* EXERCISE PROMPT
Transcribe the records below. Leave every word as it is.
- - -
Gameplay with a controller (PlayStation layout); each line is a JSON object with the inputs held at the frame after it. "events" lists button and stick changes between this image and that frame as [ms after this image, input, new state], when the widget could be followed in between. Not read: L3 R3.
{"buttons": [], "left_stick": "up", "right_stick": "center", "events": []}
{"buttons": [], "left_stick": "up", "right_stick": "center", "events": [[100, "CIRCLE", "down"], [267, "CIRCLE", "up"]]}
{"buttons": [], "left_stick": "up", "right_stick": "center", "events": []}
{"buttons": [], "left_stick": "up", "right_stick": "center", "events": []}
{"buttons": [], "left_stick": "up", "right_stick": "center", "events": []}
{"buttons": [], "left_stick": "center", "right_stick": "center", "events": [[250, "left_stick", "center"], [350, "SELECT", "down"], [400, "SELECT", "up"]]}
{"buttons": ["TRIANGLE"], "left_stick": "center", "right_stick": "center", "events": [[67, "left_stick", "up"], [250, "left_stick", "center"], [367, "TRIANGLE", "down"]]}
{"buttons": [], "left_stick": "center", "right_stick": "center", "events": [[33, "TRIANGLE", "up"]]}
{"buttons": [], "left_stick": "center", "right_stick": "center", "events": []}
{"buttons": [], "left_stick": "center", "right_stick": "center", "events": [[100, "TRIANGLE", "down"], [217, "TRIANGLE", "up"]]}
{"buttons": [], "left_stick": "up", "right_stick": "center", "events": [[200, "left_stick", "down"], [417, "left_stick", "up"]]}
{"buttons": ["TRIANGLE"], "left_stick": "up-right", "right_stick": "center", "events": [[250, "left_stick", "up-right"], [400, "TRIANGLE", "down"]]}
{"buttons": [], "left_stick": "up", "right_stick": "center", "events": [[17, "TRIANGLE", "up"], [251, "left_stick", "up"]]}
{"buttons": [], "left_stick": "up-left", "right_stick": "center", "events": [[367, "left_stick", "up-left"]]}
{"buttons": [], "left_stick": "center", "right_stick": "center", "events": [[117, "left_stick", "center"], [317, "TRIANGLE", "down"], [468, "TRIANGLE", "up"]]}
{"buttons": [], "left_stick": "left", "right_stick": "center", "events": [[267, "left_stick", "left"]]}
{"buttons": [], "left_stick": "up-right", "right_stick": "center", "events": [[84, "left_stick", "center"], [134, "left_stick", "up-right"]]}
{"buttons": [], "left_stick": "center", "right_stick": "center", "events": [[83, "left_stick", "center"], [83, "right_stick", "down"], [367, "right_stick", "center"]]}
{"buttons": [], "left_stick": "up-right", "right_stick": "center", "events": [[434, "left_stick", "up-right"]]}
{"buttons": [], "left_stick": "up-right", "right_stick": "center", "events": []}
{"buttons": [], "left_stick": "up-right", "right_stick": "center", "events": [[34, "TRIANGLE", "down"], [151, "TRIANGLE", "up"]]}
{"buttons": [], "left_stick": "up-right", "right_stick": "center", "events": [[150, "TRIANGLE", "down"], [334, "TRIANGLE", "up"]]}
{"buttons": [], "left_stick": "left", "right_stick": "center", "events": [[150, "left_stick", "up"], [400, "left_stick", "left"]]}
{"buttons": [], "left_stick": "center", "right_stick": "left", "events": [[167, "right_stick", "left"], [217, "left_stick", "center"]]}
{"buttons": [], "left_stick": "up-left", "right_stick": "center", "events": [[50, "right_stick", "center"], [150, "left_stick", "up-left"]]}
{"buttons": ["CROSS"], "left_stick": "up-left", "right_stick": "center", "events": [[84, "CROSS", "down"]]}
- - -
* PROBLEM SOLUTION
Gameplay with a controller (PlayStation layout); each line is a JSON object with the inputs held at the frame after it. "events" lists button and stick changes between this image and that frame as [ms after this image, input, new state], when the widget could be followed in between. Not read: L3 R3.
{"buttons": [], "left_stick": "up", "right_stick": "center", "events": []}
{"buttons": [], "left_stick": "up", "right_stick": "center", "events": [[100, "CIRCLE", "down"], [267, "CIRCLE", "up"]]}
{"buttons": [], "left_stick": "up", "right_stick": "center", "events": []}
{"buttons": [], "left_stick": "up", "right_stick": "center", "events": []}
{"buttons": [], "left_stick": "up", "right_stick": "center", "events": []}
{"buttons": [], "left_stick": "center", "right_stick": "center", "events": [[250, "left_stick", "center"], [350, "SELECT", "down"], [400, "SELECT", "up"]]}
{"buttons": ["TRIANGLE"], "left_stick": "center", "right_stick": "center", "events": [[67, "left_stick", "up"], [250, "left_stick", "center"], [367, "TRIANGLE", "down"]]}
{"buttons": [], "left_stick": "center", "right_stick": "center", "events": [[33, "TRIANGLE", "up"]]}
{"buttons": [], "left_stick": "center", "right_stick": "center", "events": []}
{"buttons": [], "left_stick": "center", "right_stick": "center", "events": [[100, "TRIANGLE", "down"], [217, "TRIANGLE", "up"]]}
{"buttons": [], "left_stick": "up", "right_stick": "center", "events": [[200, "left_stick", "down"], [417, "left_stick", "up"]]}
{"buttons": ["TRIANGLE"], "left_stick": "up-right", "right_stick": "center", "events": [[250, "left_stick", "up-right"], [400, "TRIANGLE", "down"]]}
{"buttons": [], "left_stick": "up", "right_stick": "center", "events": [[17, "TRIANGLE", "up"], [251, "left_stick", "up"]]}
{"buttons": [], "left_stick": "up-left", "right_stick": "center", "events": [[367, "left_stick", "up-left"]]}
{"buttons": [], "left_stick": "center", "right_stick": "center", "events": [[117, "left_stick", "center"], [317, "TRIANGLE", "down"], [468, "TRIANGLE", "up"]]}
{"buttons": [], "left_stick": "left", "right_stick": "center", "events": [[267, "left_stick", "left"]]}
{"buttons": [], "left_stick": "up-right", "right_stick": "center", "events": [[84, "left_stick", "center"], [134, "left_stick", "up-right"]]}
{"buttons": [], "left_stick": "center", "right_stick": "center", "events": [[83, "left_stick", "center"], [83, "right_stick", "down"], [367, "right_stick", "center"]]}
{"buttons": [], "left_stick": "up-right", "right_stick": "center", "events": [[434, "left_stick", "up-right"]]}
{"buttons": [], "left_stick": "up-right", "right_stick": "center", "events": []}
{"buttons": [], "left_stick": "up-right", "right_stick": "center", "events": [[34, "TRIANGLE", "down"], [151, "TRIANGLE", "up"]]}
{"buttons": [], "left_stick": "up-right", "right_stick": "center", "events": [[150, "TRIANGLE", "down"], [334, "TRIANGLE", "up"]]}
{"buttons": [], "left_stick": "left", "right_stick": "center", "events": [[150, "left_stick", "up"], [400, "left_stick", "left"]]}
{"buttons": [], "left_stick": "center", "right_stick": "left", "events": [[167, "right_stick", "left"], [217, "left_stick", "center"]]}
{"buttons": [], "left_stick": "up-left", "right_stick": "center", "events": [[50, "right_stick", "center"], [150, "left_stick", "up-left"]]}
{"buttons": ["CROSS"], "left_stick": "up-left", "right_stick": "center", "events": [[84, "CROSS", "down"]]}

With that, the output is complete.